One indication of Sun Valley's local acceptance can be seen in full season memberships—a little over 100 this year, Corbett said, with an additional 40 holding spring/fall memberships.

Public tee times are welcomed two weeks in advance. During the June 1-Sept. 30 high season, the 18-hole rates for resort guests, with cart, are $125 while the public rates are $145, with cart. There is a nine-hole rate of $80 after 5 p.m. at Sun Valley.
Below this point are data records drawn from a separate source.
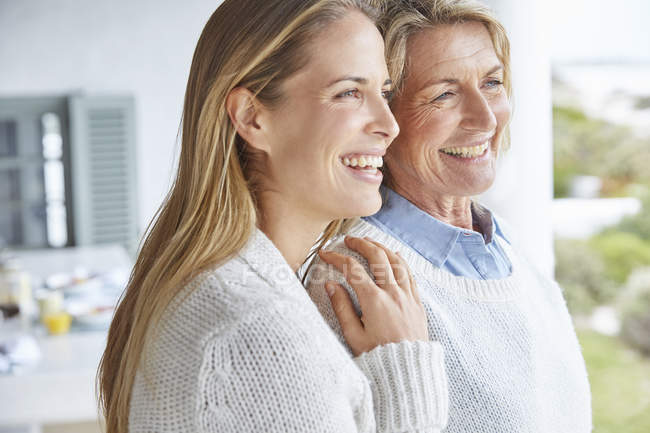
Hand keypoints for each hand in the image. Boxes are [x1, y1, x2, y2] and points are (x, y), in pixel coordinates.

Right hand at [318, 236, 428, 355]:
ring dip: (382, 248)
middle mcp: (393, 293)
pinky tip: (394, 256)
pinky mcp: (417, 301)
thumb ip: (342, 307)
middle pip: (377, 257)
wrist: (408, 370)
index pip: (353, 269)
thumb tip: (332, 285)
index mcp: (374, 300)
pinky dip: (400, 260)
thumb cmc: (379, 356)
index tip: (326, 254)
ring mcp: (407, 295)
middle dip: (361, 244)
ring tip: (370, 242)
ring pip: (396, 261)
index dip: (337, 258)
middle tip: (349, 240)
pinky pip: (410, 273)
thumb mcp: (353, 335)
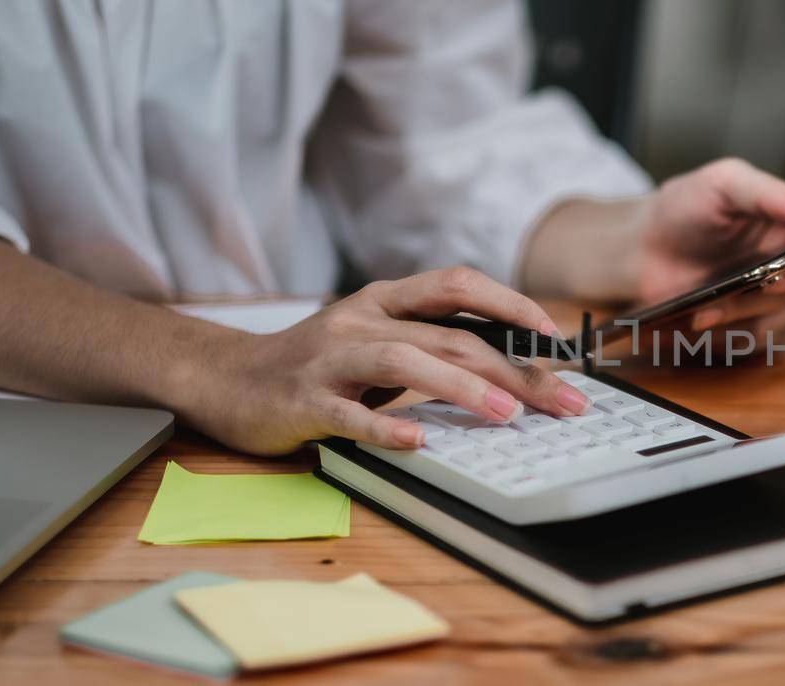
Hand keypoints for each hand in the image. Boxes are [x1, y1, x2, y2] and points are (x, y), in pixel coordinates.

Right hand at [186, 268, 593, 454]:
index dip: (510, 304)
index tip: (554, 338)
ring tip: (506, 415)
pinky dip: (387, 428)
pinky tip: (420, 442)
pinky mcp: (303, 400)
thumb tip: (512, 370)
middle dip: (513, 369)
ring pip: (405, 362)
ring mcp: (330, 357)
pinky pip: (350, 415)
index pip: (458, 286)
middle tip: (560, 402)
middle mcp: (360, 319)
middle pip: (449, 336)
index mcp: (384, 300)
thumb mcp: (377, 340)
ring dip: (462, 387)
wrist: (224, 379)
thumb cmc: (317, 364)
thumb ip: (431, 344)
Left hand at [635, 158, 784, 336]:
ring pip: (778, 318)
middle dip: (775, 289)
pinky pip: (751, 339)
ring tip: (703, 308)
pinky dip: (724, 331)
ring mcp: (769, 300)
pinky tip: (697, 317)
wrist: (641, 248)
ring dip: (742, 312)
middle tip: (750, 283)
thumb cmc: (685, 208)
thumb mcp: (724, 183)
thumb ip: (767, 194)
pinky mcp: (745, 325)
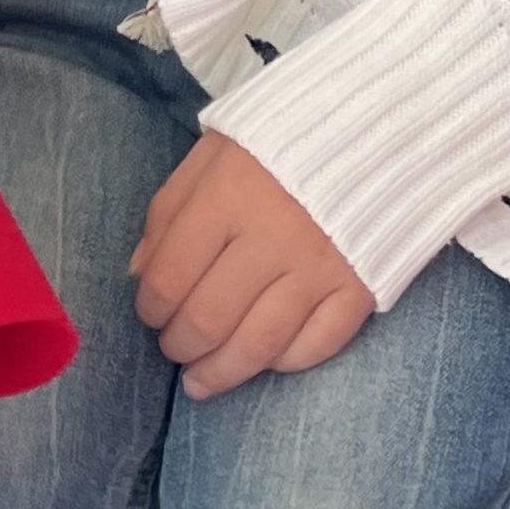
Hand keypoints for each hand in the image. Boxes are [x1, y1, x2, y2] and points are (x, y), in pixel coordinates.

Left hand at [129, 132, 375, 399]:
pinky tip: (263, 363)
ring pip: (259, 345)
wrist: (368, 127)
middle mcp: (271, 236)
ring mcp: (318, 267)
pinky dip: (284, 364)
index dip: (151, 308)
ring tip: (200, 381)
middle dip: (180, 345)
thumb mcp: (209, 157)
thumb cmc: (274, 142)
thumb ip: (169, 212)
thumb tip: (141, 274)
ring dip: (221, 372)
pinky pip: (316, 345)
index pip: (171, 276)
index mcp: (226, 197)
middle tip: (173, 348)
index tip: (149, 314)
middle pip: (210, 318)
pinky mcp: (359, 288)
Minor changes have been enacted on the course this spring. Maintenance crews improved various tee boxes and cart paths, said Tate Mills, pro shop associate. Corbett added that hole number 14 was lengthened from 508 to 562 yards from the back tees for the current season.

Sun Valley Company has outlined plans to expand its golf course by nine or 18 holes sometime in the near future. "There is a possibility of nine or maybe 18 holes later, but that all depends upon Mr. Holding," said Corbett, referring to Sun Valley resort owner Earl Holding.

The pro shop is open daily from 7 a.m. to 7 p.m. and the driving range ($3 tokens) from 7-7 except for Tuesday evenings, when it closes early for mowing.

Bigwood Golf Course

David Hardison has plenty of experience with golf in this valley.

From 1997 to 2000, he was the director of golf at Elkhorn golf club. From there, he spent a few years at Teton Pines Country Club in Jackson Hole, Wyo.

This year, Hardison returns to the Wood River Valley as head Professional for Bigwood at Thunder Spring.

After Thunder Spring incorporated in 2000, immediate improvements were made to the Bigwood course.

First among them was the spacious clubhouse, now welcoming golfers for its third year. The facility replaced the previous clubhouse, built in the 1980s that still remains intact near the third tee. That space is currently unused, but can be reserved for private functions.

This season, Hardison's main focus is two-fold at Bigwood.

On the grass, he is determined to make the popular nine-hole course a smooth operation by cutting down on back-ups in play.

In the clubhouse, the story is all about food with the opening of the Terrace Café. The all-outdoor seating café opened Memorial day weekend and is "open to the public and Zenergy club members and also for regular townfolk," said Hardison.

"It's the best deck in town," he added, noting the views of Baldy and the Boulder Mountains.

Speed of play, always an issue at Bigwood because it's a nine-hole course that plays to 18 holes, was one of Hardison's first obstacles to tackle.

By separating tee times by an extra three minutes, positive results are already visible, he said. Time is valuable to golfers and by making his course more efficient, Hardison indicated he can improve the overall atmosphere at Bigwood.

"The recreation value is much better this year," Hardison said.

With average prices for golf at Bigwood under half than those at Sun Valley or Elkhorn, Hardison expects more travelers and resort guests to visit his course this season, "depending on how much they've budgeted for golf."

The regular summer rate will be $35 for 9 holes, $10 extra for a cart.

The course is "very walkable," though, Hardison said. "For people wanting a pull-cart or to carry, it's nice not being forced to take a cart," he said, referring to mandatory cart rules at Sun Valley and Elkhorn. (Only members may walk the Elkhorn course.)

With a new clubhouse, more players, and a determined state of mind, Hardison says that Bigwood "is a better course than it used to be."

Bigwood also hosts local and regional events and tournaments.